On the road to the bonewall, abruptly and precipitated by no particular event that he can discern, he is swallowed up by black tentacles and wrenched violently in something that he is only moderately confident is a direction.
"Ionizers are safe enough but being used as a barricade sounds chancy, I know I wouldn't want to count on not being battle damaged while I was stunned."
"I'm worried about numbers, even if we're better shots than them they could take us down by brute force if we don't have - cover or something to exploit."
No dice.
"That changes the calculus a little. In my experience if people's weapons turn out to be inexplicably useless in the middle of a fight they tend to panic and keep trying to hit you with them, if they're not used to improvising."
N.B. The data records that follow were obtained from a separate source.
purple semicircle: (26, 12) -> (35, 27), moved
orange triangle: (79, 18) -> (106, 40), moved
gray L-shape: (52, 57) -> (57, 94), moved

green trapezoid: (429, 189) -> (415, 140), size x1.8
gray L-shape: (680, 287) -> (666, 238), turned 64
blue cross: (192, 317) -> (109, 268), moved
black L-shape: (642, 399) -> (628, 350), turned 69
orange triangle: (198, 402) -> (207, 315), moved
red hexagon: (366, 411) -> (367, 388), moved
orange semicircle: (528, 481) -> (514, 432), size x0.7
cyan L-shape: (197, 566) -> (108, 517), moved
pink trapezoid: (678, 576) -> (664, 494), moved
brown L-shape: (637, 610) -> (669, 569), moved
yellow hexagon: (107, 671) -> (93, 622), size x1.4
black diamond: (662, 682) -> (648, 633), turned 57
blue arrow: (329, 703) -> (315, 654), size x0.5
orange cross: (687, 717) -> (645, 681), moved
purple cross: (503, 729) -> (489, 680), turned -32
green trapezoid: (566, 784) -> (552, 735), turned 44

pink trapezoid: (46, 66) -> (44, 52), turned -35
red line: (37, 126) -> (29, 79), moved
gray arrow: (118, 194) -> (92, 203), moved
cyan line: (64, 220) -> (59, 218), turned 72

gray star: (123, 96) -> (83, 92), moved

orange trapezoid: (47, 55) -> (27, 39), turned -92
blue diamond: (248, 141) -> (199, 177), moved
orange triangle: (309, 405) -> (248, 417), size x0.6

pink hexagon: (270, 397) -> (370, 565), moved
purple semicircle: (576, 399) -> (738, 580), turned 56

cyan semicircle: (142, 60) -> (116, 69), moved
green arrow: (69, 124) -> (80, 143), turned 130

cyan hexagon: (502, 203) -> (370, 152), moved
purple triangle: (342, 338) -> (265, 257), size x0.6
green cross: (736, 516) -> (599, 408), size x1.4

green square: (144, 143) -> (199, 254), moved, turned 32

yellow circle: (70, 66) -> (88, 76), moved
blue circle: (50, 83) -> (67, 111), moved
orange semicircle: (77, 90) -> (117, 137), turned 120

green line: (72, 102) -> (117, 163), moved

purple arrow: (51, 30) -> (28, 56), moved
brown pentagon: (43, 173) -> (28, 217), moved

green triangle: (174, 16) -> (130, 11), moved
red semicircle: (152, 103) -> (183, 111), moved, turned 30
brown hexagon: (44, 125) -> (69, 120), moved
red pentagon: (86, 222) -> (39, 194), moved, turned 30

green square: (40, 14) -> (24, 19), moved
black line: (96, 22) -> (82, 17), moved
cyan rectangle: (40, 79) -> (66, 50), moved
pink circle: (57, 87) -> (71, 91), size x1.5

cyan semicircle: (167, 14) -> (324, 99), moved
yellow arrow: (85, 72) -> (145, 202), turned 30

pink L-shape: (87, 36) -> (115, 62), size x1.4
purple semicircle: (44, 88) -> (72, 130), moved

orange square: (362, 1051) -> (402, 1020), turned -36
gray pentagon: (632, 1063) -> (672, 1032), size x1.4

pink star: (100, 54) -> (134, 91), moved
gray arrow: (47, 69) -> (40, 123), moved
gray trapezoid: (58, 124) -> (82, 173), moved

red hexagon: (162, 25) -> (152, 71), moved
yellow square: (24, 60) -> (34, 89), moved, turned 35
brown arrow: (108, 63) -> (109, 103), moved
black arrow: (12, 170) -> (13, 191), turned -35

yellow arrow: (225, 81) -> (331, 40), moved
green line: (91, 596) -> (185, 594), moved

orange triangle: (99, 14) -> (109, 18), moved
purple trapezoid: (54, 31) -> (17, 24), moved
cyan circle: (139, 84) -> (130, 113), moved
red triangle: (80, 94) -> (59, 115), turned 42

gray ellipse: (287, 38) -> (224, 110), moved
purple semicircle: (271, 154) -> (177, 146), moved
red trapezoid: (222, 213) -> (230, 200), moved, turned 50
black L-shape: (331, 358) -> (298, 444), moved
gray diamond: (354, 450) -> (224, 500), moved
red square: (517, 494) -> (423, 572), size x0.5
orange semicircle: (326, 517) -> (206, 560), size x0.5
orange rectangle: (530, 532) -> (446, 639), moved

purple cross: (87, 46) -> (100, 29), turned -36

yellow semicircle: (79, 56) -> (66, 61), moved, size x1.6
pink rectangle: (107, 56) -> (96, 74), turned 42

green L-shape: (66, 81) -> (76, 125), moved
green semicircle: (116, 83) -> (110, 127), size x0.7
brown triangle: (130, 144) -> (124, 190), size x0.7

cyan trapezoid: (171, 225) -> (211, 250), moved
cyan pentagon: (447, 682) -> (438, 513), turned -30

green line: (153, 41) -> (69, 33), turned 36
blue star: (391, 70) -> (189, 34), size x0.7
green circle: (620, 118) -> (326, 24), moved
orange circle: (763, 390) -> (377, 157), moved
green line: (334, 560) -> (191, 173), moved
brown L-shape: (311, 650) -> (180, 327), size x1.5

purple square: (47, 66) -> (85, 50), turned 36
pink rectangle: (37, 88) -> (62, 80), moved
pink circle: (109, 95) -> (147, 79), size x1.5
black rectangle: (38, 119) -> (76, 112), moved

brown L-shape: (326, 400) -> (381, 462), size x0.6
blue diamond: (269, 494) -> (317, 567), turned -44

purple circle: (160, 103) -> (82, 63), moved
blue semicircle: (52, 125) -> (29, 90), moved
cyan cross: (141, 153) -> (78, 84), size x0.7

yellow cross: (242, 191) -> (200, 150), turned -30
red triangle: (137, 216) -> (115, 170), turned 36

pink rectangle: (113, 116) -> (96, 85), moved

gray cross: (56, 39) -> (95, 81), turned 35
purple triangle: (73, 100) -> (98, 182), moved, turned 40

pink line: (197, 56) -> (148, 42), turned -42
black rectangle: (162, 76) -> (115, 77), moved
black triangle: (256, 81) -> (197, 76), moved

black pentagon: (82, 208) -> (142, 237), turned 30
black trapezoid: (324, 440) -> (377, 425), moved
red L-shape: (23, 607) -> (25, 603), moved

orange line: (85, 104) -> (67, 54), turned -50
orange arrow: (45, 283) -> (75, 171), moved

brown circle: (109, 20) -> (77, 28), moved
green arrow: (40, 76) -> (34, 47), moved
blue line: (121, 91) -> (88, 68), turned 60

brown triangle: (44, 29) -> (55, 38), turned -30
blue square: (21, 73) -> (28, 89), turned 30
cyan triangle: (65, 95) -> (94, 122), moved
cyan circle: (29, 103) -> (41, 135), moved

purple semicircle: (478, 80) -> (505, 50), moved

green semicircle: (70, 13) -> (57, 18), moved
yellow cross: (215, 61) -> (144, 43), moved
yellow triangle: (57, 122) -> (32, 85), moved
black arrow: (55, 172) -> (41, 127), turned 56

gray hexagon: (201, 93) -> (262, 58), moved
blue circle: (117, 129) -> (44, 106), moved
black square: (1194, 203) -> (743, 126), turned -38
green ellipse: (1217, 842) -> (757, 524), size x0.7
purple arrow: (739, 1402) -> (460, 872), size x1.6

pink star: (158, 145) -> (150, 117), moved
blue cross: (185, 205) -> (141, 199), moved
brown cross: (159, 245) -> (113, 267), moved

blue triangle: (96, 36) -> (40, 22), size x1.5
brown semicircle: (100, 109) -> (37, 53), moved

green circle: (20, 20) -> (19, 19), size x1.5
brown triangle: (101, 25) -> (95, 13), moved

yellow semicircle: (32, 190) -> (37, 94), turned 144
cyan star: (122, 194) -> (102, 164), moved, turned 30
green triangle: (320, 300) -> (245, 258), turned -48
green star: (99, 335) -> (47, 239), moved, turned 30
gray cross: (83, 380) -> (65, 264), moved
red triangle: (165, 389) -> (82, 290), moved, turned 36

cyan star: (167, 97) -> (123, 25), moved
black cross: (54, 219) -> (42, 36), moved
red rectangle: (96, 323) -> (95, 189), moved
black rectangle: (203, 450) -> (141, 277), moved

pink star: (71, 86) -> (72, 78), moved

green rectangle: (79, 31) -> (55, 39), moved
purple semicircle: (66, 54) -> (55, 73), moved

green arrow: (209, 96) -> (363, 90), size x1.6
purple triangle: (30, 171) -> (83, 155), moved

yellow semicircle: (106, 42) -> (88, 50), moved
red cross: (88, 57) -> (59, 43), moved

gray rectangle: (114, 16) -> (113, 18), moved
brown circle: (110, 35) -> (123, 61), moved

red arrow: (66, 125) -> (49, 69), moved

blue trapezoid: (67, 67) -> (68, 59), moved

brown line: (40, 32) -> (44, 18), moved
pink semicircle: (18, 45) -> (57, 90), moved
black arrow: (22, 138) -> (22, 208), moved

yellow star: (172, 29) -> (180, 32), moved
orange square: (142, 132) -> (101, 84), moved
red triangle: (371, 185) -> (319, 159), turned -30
She nods. "Mine too." She can't smile but there's a smirk in her voice. "And I doubt these Jawas have had much of that kind of trouble, to get used to improvising."
The geas doesn't want him building his power base by lying, not this early, because otherwise he'd have to save his people from being emotionally manipulated by a dangerous pirate baron, so he's not making facial expressions at all. "But if they do get close they can still wrestle me to the ground. If I try to present an eye-catching, frightening target for the Jawas to shoot, and the rest of you blend into the crowd and take potshots, it's possible we'd be able to press our skill advantage, but I'd still need a way of keeping them off me."
He blinks. His eyes refocus on the holo of the sandcrawler, and trace along the beam of light between the levitating image and Epsilon's projector.
*
Everyone's in position, for the revised plan. He and X are next to each other, sighting down stun blasters, at the wide sliding doors through which the Jawas will enter.
Epsilon whistles interrogatively. Everyone ready?
There is a chorus of affirmative beeps from a phalanx of astromech droids.
And Epsilon, and every astromech droid in a row behind it, immediately holoprojects the biggest and loudest holorecordings they have directly into the jawas' eyes.
She was right; without restraining bolts to keep order they just can't cope. But she knows what she's doing.
Knowing what was coming when the jawas didn't, they were able to drop most of them before they could so much as get in the bay, but a few had the good sense to charge forward out of the holo-cacophony.
He leaps clear over the phalanx of astromech droids and manages to stun one jawa in midair, landing smoothly - draw their attention -
But only a few; the vast majority are already down. She picks them off with ease, as he takes down the rest.
"We need to move the bodies," he says. "Lock them - " he twitches " - in here, for now, but someone will need to keep one eye on them in case there's some kind of medical emergency."